Pour que ce genre de transition se fasse en douceur, il faut offrir l’occasion au personnel de tester ses connaissances, soutient Marie-France Godin, conseillère en relations industrielles agréée (CRIA) et consultante stratégique en ressources humaines à Go RH. Il peut par exemple être intéressant de découper l’apprentissage en petites tâches. C’est d’ailleurs la stratégie adoptée par Labplas. «C’est important, dès le départ, de laisser les travailleurs expérimenter, de leur donner le droit à l’erreur», note le directeur général.
Bref, il faut miser sur l’apprentissage dans l’action, pense Marie-France Godin. «Il faut travailler autant sur les connaissances que sur les compétences, qui s’acquièrent avec l’expérience, en exerçant son métier.» Elle conseille donc de plonger ses équipes en contexte réel et de combiner formation théorique, codéveloppement et coaching pour mener à bien ces changements.
Surtout, il faut s’assurer que ces nouveautés ont du sens pour les équipes, sinon, les efforts risquent d’être vains. «L’objectif, c’est d’instaurer une culture d’amélioration continue et de responsabiliser les travailleurs», ajoute pour sa part Benoit Brouillette.

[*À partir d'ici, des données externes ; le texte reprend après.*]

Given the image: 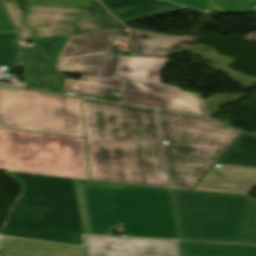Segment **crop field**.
<instances>
[{
  "label": "crop field",
  "instance_id": "f4fd0767",
  "mask_svg": "<svg viewBox=\"0 0 256 256\" xmlns=\"http://www.w3.org/2000/svg\"><path fill=\"white\" fill-rule=\"evenodd\" d=\"M0 170L89 180L85 139L0 128Z\"/></svg>",
  "mask_w": 256,
  "mask_h": 256
},
{
  "label": "crop field",
  "instance_id": "00972430",
  "mask_svg": "<svg viewBox=\"0 0 256 256\" xmlns=\"http://www.w3.org/2000/svg\"><path fill=\"white\" fill-rule=\"evenodd\" d=\"M256 9V0H212L209 12L248 13Z\"/></svg>",
  "mask_w": 256,
  "mask_h": 256
},
{
  "label": "crop field",
  "instance_id": "3316defc",
  "mask_svg": "<svg viewBox=\"0 0 256 256\" xmlns=\"http://www.w3.org/2000/svg\"><path fill=\"white\" fill-rule=\"evenodd\" d=\"M87 256H179L176 241L85 236Z\"/></svg>",
  "mask_w": 256,
  "mask_h": 256
},
{
  "label": "crop field",
  "instance_id": "5a996713",
  "mask_svg": "<svg viewBox=\"0 0 256 256\" xmlns=\"http://www.w3.org/2000/svg\"><path fill=\"white\" fill-rule=\"evenodd\" d=\"M122 93L126 94L124 103L209 116L199 94L178 87L125 81Z\"/></svg>",
  "mask_w": 256,
  "mask_h": 256
},
{
  "label": "crop field",
  "instance_id": "34b2d1b8",
  "mask_svg": "<svg viewBox=\"0 0 256 256\" xmlns=\"http://www.w3.org/2000/svg\"><path fill=\"white\" fill-rule=\"evenodd\" d=\"M5 173L23 191L0 235L83 245L74 179Z\"/></svg>",
  "mask_w": 256,
  "mask_h": 256
},
{
  "label": "crop field",
  "instance_id": "733c2abd",
  "mask_svg": "<svg viewBox=\"0 0 256 256\" xmlns=\"http://www.w3.org/2000/svg\"><path fill=\"white\" fill-rule=\"evenodd\" d=\"M166 60L159 58L121 57L116 78L161 84L159 75Z\"/></svg>",
  "mask_w": 256,
  "mask_h": 256
},
{
  "label": "crop field",
  "instance_id": "ae1a2a85",
  "mask_svg": "<svg viewBox=\"0 0 256 256\" xmlns=\"http://www.w3.org/2000/svg\"><path fill=\"white\" fill-rule=\"evenodd\" d=\"M118 57H107L103 65L102 71L99 77L102 78H113L116 62Z\"/></svg>",
  "mask_w": 256,
  "mask_h": 256
},
{
  "label": "crop field",
  "instance_id": "730fd06b",
  "mask_svg": "<svg viewBox=\"0 0 256 256\" xmlns=\"http://www.w3.org/2000/svg\"><path fill=\"white\" fill-rule=\"evenodd\" d=\"M4 5L9 13L15 27H19L22 29V30H20V32H18L19 37L23 38V37L34 36L33 30L22 25V22H21L22 10L16 6L15 2L14 1L5 2Z\"/></svg>",
  "mask_w": 256,
  "mask_h": 256
},
{
  "label": "crop field",
  "instance_id": "4a817a6b",
  "mask_svg": "<svg viewBox=\"0 0 256 256\" xmlns=\"http://www.w3.org/2000/svg\"><path fill=\"white\" fill-rule=\"evenodd\" d=\"M182 256H256L255 247L179 241Z\"/></svg>",
  "mask_w": 256,
  "mask_h": 256
},
{
  "label": "crop field",
  "instance_id": "5142ce71",
  "mask_svg": "<svg viewBox=\"0 0 256 256\" xmlns=\"http://www.w3.org/2000/svg\"><path fill=\"white\" fill-rule=\"evenodd\" d=\"M100 2L121 22L185 8L159 0H100Z\"/></svg>",
  "mask_w": 256,
  "mask_h": 256
},
{
  "label": "crop field",
  "instance_id": "214f88e0",
  "mask_svg": "<svg viewBox=\"0 0 256 256\" xmlns=\"http://www.w3.org/2000/svg\"><path fill=\"white\" fill-rule=\"evenodd\" d=\"M122 81L102 78L80 77L78 80L65 79V91L77 94L102 97L109 90L120 91Z\"/></svg>",
  "mask_w": 256,
  "mask_h": 256
},
{
  "label": "crop field",
  "instance_id": "750c4746",
  "mask_svg": "<svg viewBox=\"0 0 256 256\" xmlns=\"http://www.w3.org/2000/svg\"><path fill=\"white\" fill-rule=\"evenodd\" d=\"M9 20V19H8ZM7 20V17L0 5V32H6V31H15L12 27H11V23L9 24Z\"/></svg>",
  "mask_w": 256,
  "mask_h": 256
},
{
  "label": "crop field",
  "instance_id": "bc2a9ffb",
  "mask_svg": "<svg viewBox=\"0 0 256 256\" xmlns=\"http://www.w3.org/2000/svg\"><path fill=\"white\" fill-rule=\"evenodd\" d=\"M215 163L256 167V136L241 132Z\"/></svg>",
  "mask_w": 256,
  "mask_h": 256
},
{
  "label": "crop field",
  "instance_id": "d1516ede",
  "mask_svg": "<svg viewBox=\"0 0 256 256\" xmlns=\"http://www.w3.org/2000/svg\"><path fill=\"white\" fill-rule=\"evenodd\" d=\"M25 24L37 31V37L69 35L81 10L30 6Z\"/></svg>",
  "mask_w": 256,
  "mask_h": 256
},
{
  "label": "crop field",
  "instance_id": "dd49c442",
  "mask_svg": "<svg viewBox=\"0 0 256 256\" xmlns=\"http://www.w3.org/2000/svg\"><path fill=\"white\" fill-rule=\"evenodd\" d=\"M169 192L178 239L238 243L248 197Z\"/></svg>",
  "mask_w": 256,
  "mask_h": 256
},
{
  "label": "crop field",
  "instance_id": "d3111659",
  "mask_svg": "<svg viewBox=\"0 0 256 256\" xmlns=\"http://www.w3.org/2000/svg\"><path fill=\"white\" fill-rule=\"evenodd\" d=\"M177 3H181L184 5H188L191 7L199 8L205 10L206 4L208 0H170Z\"/></svg>",
  "mask_w": 256,
  "mask_h": 256
},
{
  "label": "crop field",
  "instance_id": "cbeb9de0",
  "mask_svg": "<svg viewBox=\"0 0 256 256\" xmlns=\"http://www.w3.org/2000/svg\"><path fill=\"white\" fill-rule=\"evenodd\" d=\"M129 31L136 56L144 57L167 58L172 48L186 42L194 43L197 39V37L170 36L131 28Z\"/></svg>",
  "mask_w": 256,
  "mask_h": 256
},
{
  "label": "crop field",
  "instance_id": "d9b57169",
  "mask_svg": "<svg viewBox=\"0 0 256 256\" xmlns=\"http://www.w3.org/2000/svg\"><path fill=\"white\" fill-rule=\"evenodd\" d=\"M0 256H86L85 248L14 239L0 250Z\"/></svg>",
  "mask_w": 256,
  "mask_h": 256
},
{
  "label": "crop field",
  "instance_id": "eef30255",
  "mask_svg": "<svg viewBox=\"0 0 256 256\" xmlns=\"http://www.w3.org/2000/svg\"><path fill=\"white\" fill-rule=\"evenodd\" d=\"M91 4L96 6L98 9H99V20L105 24H108V25H111V26H114V27H117V28H122L123 26L121 24H119L117 21H115L113 19V17L108 14L101 6L100 4L94 0V1H91Z\"/></svg>",
  "mask_w": 256,
  "mask_h": 256
},
{
  "label": "crop field",
  "instance_id": "bd1437ed",
  "mask_svg": "<svg viewBox=\"0 0 256 256\" xmlns=\"http://www.w3.org/2000/svg\"><path fill=\"white\" fill-rule=\"evenodd\" d=\"M2 39H17L16 33H4L0 34V40Z\"/></svg>",
  "mask_w": 256,
  "mask_h": 256
},
{
  "label": "crop field",
  "instance_id": "e52e79f7",
  "mask_svg": "<svg viewBox=\"0 0 256 256\" xmlns=\"http://www.w3.org/2000/svg\"><path fill=\"white\" fill-rule=\"evenodd\" d=\"M0 124L85 138L81 98L0 87Z\"/></svg>",
  "mask_w": 256,
  "mask_h": 256
},
{
  "label": "crop field",
  "instance_id": "22f410ed",
  "mask_svg": "<svg viewBox=\"0 0 256 256\" xmlns=\"http://www.w3.org/2000/svg\"><path fill=\"white\" fill-rule=\"evenodd\" d=\"M21 58L26 68L27 87L62 93V79L52 68L54 63L33 47H23Z\"/></svg>",
  "mask_w": 256,
  "mask_h": 256
},
{
  "label": "crop field",
  "instance_id": "120bbe31",
  "mask_svg": "<svg viewBox=\"0 0 256 256\" xmlns=\"http://www.w3.org/2000/svg\"><path fill=\"white\" fill-rule=\"evenodd\" d=\"M256 12V10H254Z\"/></svg>",
  "mask_w": 256,
  "mask_h": 256
},
{
  "label": "crop field",
  "instance_id": "d8731c3e",
  "mask_svg": "<svg viewBox=\"0 0 256 256\" xmlns=\"http://www.w3.org/2000/svg\"><path fill=\"white\" fill-rule=\"evenodd\" d=\"M108 35H121L117 30L69 36L55 70L57 72L98 77L105 57L113 56L114 43Z\"/></svg>",
  "mask_w": 256,
  "mask_h": 256
},
{
  "label": "crop field",
  "instance_id": "28ad6ade",
  "mask_svg": "<svg viewBox=\"0 0 256 256\" xmlns=\"http://www.w3.org/2000/svg\"><path fill=\"white\" fill-rule=\"evenodd\" d=\"M256 187V168L221 164L209 172L193 190L248 195Z\"/></svg>",
  "mask_w": 256,
  "mask_h": 256
},
{
  "label": "crop field",
  "instance_id": "ac0d7876",
  "mask_svg": "<svg viewBox=\"0 0 256 256\" xmlns=\"http://www.w3.org/2000/svg\"><path fill=\"white\" fill-rule=\"evenodd\" d=\"M75 182L84 233L110 235L109 227L123 226L127 236L177 239L168 189Z\"/></svg>",
  "mask_w": 256,
  "mask_h": 256
},
{
  "label": "crop field",
  "instance_id": "1d83c4d3",
  "mask_svg": "<svg viewBox=\"0 0 256 256\" xmlns=\"http://www.w3.org/2000/svg\"><path fill=\"white\" fill-rule=\"evenodd\" d=\"M11 238L0 237V247L5 244Z\"/></svg>",
  "mask_w": 256,
  "mask_h": 256
},
{
  "label": "crop field",
  "instance_id": "dafd665d",
  "mask_svg": "<svg viewBox=\"0 0 256 256\" xmlns=\"http://www.w3.org/2000/svg\"><path fill=\"white\" fill-rule=\"evenodd\" d=\"M239 243L256 245V199L249 197Z\"/></svg>",
  "mask_w": 256,
  "mask_h": 256
},
{
  "label": "crop field",
  "instance_id": "412701ff",
  "mask_svg": "<svg viewBox=\"0 0 256 256\" xmlns=\"http://www.w3.org/2000/svg\"><path fill=\"white\" fill-rule=\"evenodd\" d=\"M170 185L190 189L239 132L196 115L158 110Z\"/></svg>",
  "mask_w": 256,
  "mask_h": 256
},
{
  "label": "crop field",
  "instance_id": "a9b5d70f",
  "mask_svg": "<svg viewBox=\"0 0 256 256\" xmlns=\"http://www.w3.org/2000/svg\"><path fill=\"white\" fill-rule=\"evenodd\" d=\"M68 36L37 38V45L45 57L56 62Z\"/></svg>",
  "mask_w": 256,
  "mask_h": 256
},
{
  "label": "crop field",
  "instance_id": "4177f3b9",
  "mask_svg": "<svg viewBox=\"0 0 256 256\" xmlns=\"http://www.w3.org/2000/svg\"><path fill=\"white\" fill-rule=\"evenodd\" d=\"M18 61H19V58H18L17 40L0 41V64L18 62ZM3 85H6V84H3Z\"/></svg>",
  "mask_w": 256,
  "mask_h": 256
},
{
  "label": "crop field",
  "instance_id": "92a150f3",
  "mask_svg": "<svg viewBox=\"0 0 256 256\" xmlns=\"http://www.w3.org/2000/svg\"><path fill=\"white\" fill-rule=\"evenodd\" d=\"M86 2L72 32L73 34L113 30L97 21V10Z\"/></svg>",
  "mask_w": 256,
  "mask_h": 256
},
{
  "label": "crop field",
  "instance_id": "8a807250",
  "mask_svg": "<svg viewBox=\"0 0 256 256\" xmlns=\"http://www.w3.org/2000/svg\"><path fill=\"white\" fill-rule=\"evenodd\" d=\"M82 102L90 179L168 187L154 109Z\"/></svg>",
  "mask_w": 256,
  "mask_h": 256
}]
</instances>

Cartographier les compétences
Pour mener à bien ce type de virage, Marie-France Godin suggère aussi de cartographier les compétences de ses travailleurs. Cela permet de faire des choix stratégiques sur les apprentissages à prioriser en ses rangs et sur les employés à cibler. La CRIA propose de s’inspirer de la «gestion prévisionnelle des emplois et des compétences», plus fréquemment utilisée en Europe, qui permet d’identifier les travailleurs clés qui pourraient changer de poste ou obtenir plus de responsabilités. «En fait, cela devient beaucoup plus facile d’organiser et de prévoir son plan de formation ensuite», observe-t-elle.

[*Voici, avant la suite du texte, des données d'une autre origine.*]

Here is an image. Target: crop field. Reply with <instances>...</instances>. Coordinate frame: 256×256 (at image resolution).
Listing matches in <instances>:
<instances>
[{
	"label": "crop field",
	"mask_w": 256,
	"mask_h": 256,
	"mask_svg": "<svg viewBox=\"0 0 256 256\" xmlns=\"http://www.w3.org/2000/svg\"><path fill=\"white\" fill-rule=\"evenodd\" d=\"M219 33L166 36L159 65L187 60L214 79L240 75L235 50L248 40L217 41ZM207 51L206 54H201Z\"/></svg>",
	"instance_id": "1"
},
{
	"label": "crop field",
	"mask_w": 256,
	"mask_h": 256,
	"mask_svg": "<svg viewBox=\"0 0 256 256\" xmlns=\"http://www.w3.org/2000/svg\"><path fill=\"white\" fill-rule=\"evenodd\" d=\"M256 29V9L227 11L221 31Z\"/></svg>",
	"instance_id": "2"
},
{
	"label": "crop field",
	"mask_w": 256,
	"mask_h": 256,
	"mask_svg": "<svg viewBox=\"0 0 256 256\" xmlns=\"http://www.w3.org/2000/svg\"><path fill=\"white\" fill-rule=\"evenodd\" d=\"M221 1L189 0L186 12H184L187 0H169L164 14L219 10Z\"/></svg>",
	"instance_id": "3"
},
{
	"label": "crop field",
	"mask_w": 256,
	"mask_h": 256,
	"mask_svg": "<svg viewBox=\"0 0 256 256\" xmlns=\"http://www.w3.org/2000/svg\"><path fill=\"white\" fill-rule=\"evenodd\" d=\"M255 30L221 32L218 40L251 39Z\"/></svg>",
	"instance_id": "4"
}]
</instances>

Bref, la planification est essentielle. Cet exercice peut demander l’aide d’un professionnel. D’ailleurs, le ministre du Travail, de l’Emploi et de la Solidarité sociale (MTESS), Jean Boulet, a annoncé le 14 mai dernier une bonification de 10 millions de dollars au programme Audit industrie 4.0, qui permet de soutenir les entreprises dans leur transition numérique. Ce montant permettra d’accompagner les entreprises dans la gestion de leurs ressources humaines, notamment dans leur diagnostic de la main-d’œuvre et dans l’élaboration de leur plan de formation. Il existe aussi d’autres formes de soutien, comme des subventions salariales à la formation pour les entreprises qui acquièrent de nouvelles technologies, indique le ministre.
Il s’agit de l’une des stratégies appuyées par le gouvernement du Québec en période de pénurie de main-d’œuvre, puisque la formation permet non seulement de conserver ses travailleurs, mais aussi «de créer des emplois à valeur ajoutée, en plus d’augmenter la productivité des entreprises», selon Jean Boulet. Une philosophie à laquelle adhère également Benoit Brouillette et l’équipe de direction de Labplas.